#### Exercise details:
For the entries below, state how many lines contain the string "name". Add nothing else.

#### Records:

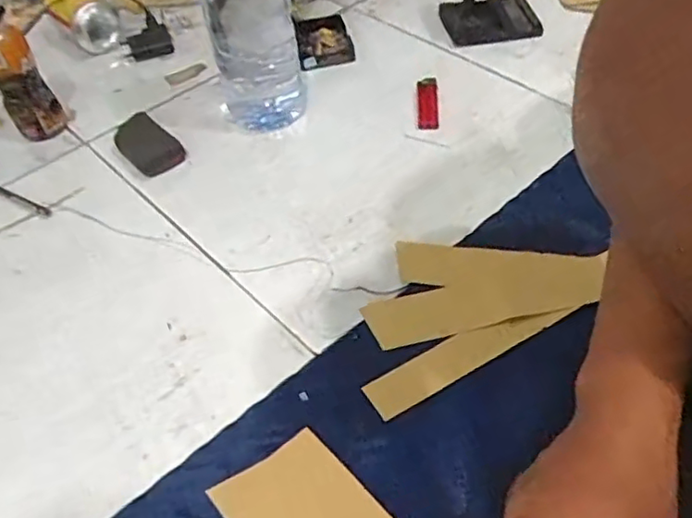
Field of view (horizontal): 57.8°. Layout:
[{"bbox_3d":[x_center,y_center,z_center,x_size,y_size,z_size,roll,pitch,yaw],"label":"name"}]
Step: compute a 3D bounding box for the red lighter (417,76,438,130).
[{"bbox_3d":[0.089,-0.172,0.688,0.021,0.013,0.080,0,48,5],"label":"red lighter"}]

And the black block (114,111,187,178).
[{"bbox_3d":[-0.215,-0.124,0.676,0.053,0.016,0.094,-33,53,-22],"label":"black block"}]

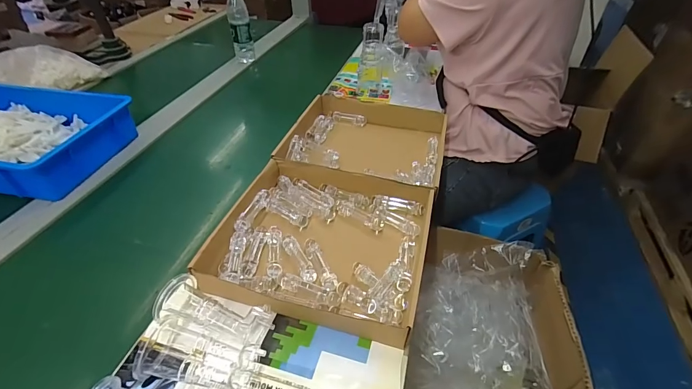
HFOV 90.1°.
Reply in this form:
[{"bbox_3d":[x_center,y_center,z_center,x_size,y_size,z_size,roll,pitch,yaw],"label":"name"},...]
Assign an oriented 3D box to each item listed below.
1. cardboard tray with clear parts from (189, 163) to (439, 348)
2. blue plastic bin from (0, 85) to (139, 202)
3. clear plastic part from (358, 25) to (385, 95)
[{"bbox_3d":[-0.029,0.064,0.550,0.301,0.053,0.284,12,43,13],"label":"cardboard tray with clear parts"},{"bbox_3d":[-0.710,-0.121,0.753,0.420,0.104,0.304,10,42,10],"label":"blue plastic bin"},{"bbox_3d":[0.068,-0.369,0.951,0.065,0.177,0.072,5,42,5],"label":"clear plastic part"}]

#### Solution to this exercise:
2